Глядя на себя, он подумал, что это и есть старость его тела. Старость уродлива, а уродство — преддверие смерти. Что привычно — то красиво, что необычно — то уродливо и, значит, подлежит гибели. Надо было что–нибудь придумать, скрываться от людей три года, надо было жить так, чтобы его никто не видел…
(…однажды с ним случилось нечто подобное. Механизм самооживления привел его в уединенное место, где не было людей, но зато водились крысы.
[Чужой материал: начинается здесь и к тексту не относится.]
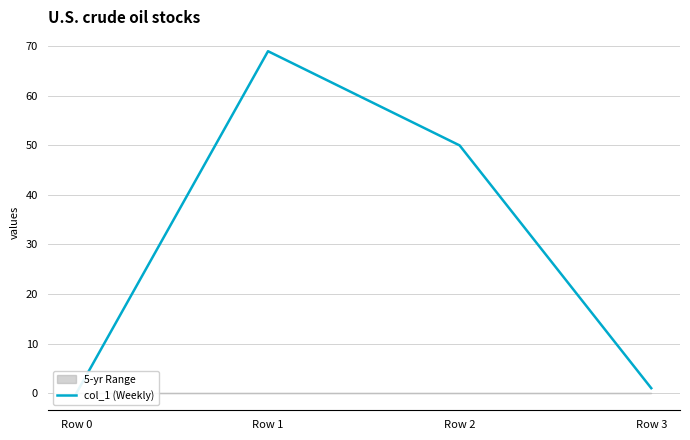

What is the sum of all values?

119.9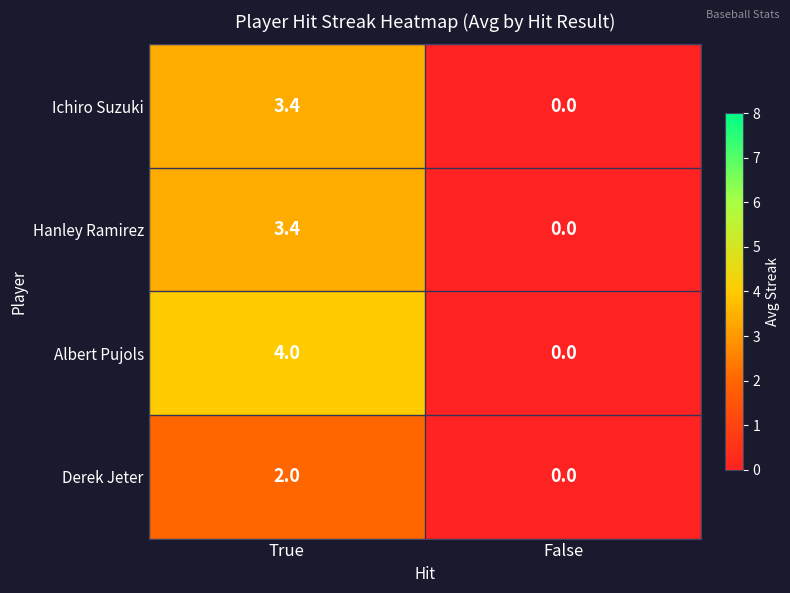

Reading left to right, transcribe all the data shown in this chart.

Ichiro Suzuki: True=3.4	False=0.0
Hanley Ramirez: True=3.4	False=0.0
Albert Pujols: True=4.0	False=0.0
Derek Jeter: True=2.0	False=0.0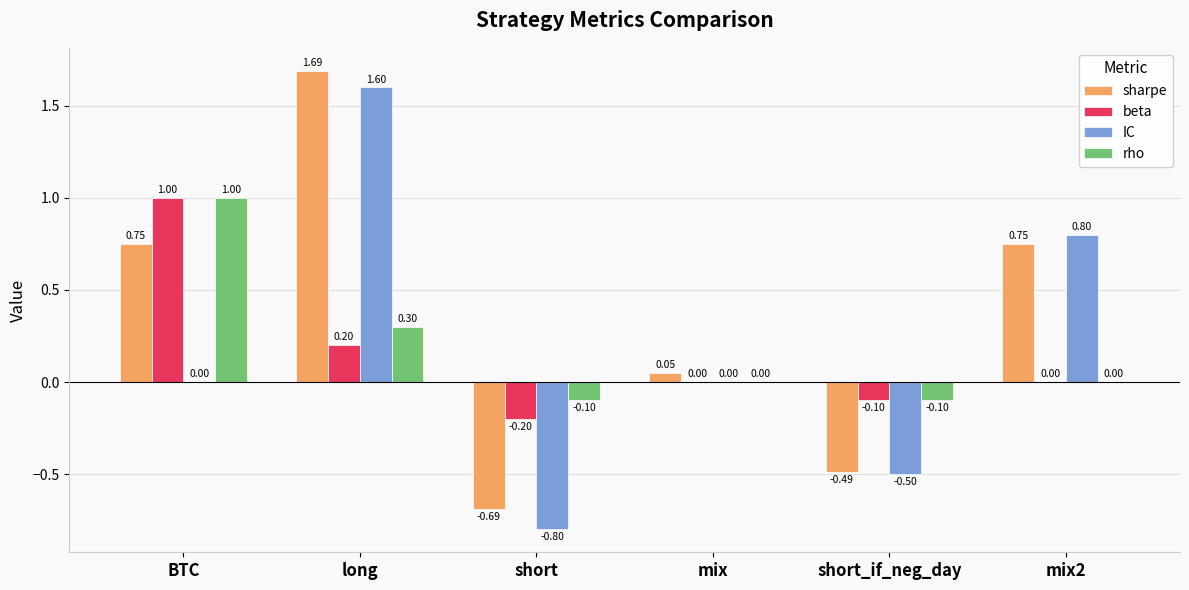

What is the difference between the IC values at short and long?

2.4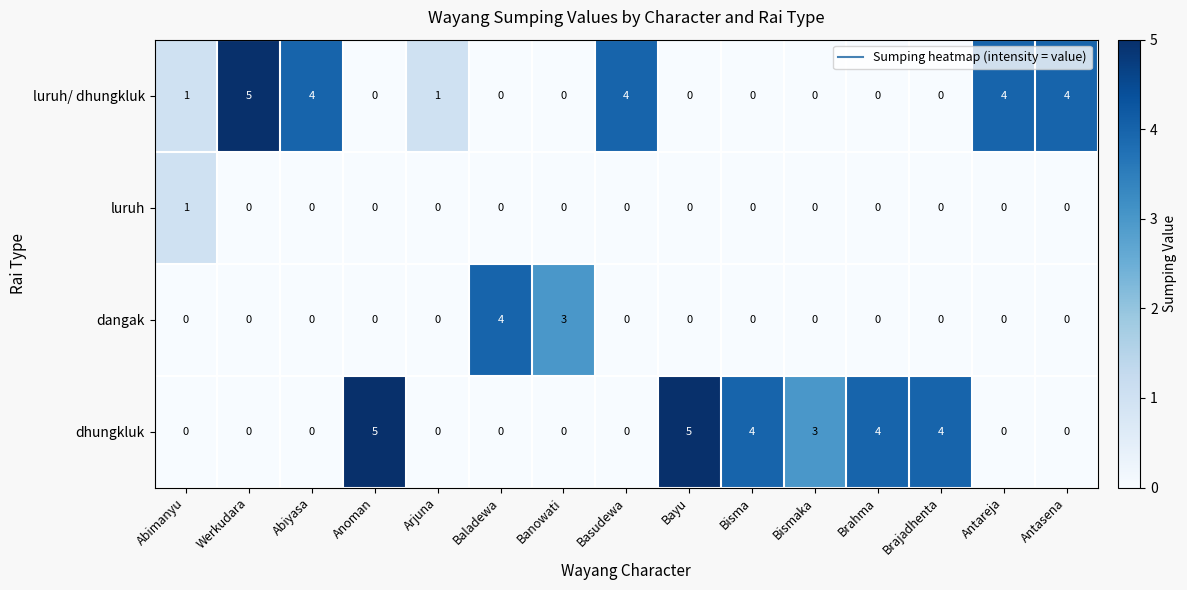

What is the highest value of the dangak series?

4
Они обезобразили его лицо, пока он лежал в беспамятстве. Раны быстро зажили, но уродство осталось на весь период. Это были тяжелые времена для него. Он пристал к бродячим французским комедиантам и в маске, изображающей паяца, зазывал народ на представления. С тех пор он относился к французам с особым чувством и выделял их из череды многих…)
Он с трудом подыскал себе более или менее подходящую одежду, пиджак не сходился на его круглой груди, рубашка болталась на тонких руках, брюки пришлось засучить. Труднее всего пришлось с обувью, ни одна из пар ботинок не подходила для новых ног. Тогда он оторвал каблук, надрезал туфли во взъеме и обулся. Закутал шею шарфом, натянул шапку на глаза, надел и пальто. По привычке обошел все комнаты, чтобы убедиться в отсутствии людей. Скоро должны прийти хозяева квартиры, которую он снимал последний год. Он тщательно собрал документы, личные вещи в чемодан и присел на краешек стула, который уже не принадлежал ему, как, впрочем, и весь мир. В таком виде нельзя показываться людям, нельзя уехать в другой город, тем более в другую страну. Скрываться в лесу он тоже не мог. Он слишком привык жить. Смерть была для всего остального: для людей, растений, животных, вещей, он же был бессмертен.
(…я много думал о смерти, пока жил на земле, и давно пришел к выводу, что ее фактически не существует. И совсем не потому, что есть бессмертие каждого отдельного человека. Прекрасная теория утешительного эгоизма, существовавшая во все времена и у всех племен и народов, не должна пониматься столь буквально. Я был даосом в Китае, и дзен–буддистом в Японии, и шиваистом в Индии, и доминиканцем в Европе, и понял, что вся эта великая мудрость в конечном счете бессильна перед лицом небытия. Есть бессмертие тела, но не в данной раз и навсегда форме, потому что материя многолика и неуничтожима. Есть бессмертие духа, но не отдельного человека, а в совокупности его, в преемственности развивающейся мысли, и вектор силы духа на Земле, несмотря ни на что, направлен вверх…)
В последние годы, ознакомившись с генетикой, он решил, что его организм возник в результате мутации, но склонность к бессмертию не передавалась по наследству, и он много раз видел своих правнуков дряхлыми стариками. Знакомство с основами кибернетики привело его к новой теории своего происхождения: выходило так, что он робот, самоорганизующийся, самоуправляемый, и программа, заложенная в нем кем–то, подходит к концу, и близко вырождение. Но и эта теория не устроила его полностью. Он был человеком и не отделял себя от человечества. Начитавшись фантастики, он подчас был склонен думать, что он вообще не землянин, а подкидыш неведомой цивилизации, забытый на чужой планете и вынужденный здесь сиротствовать долгие века. Это было обидно и, по меньшей мере, несправедливо. Он считал себя настолько человеком, насколько вообще возможно быть им. Поэтому и к этой теории он относился с сомнением.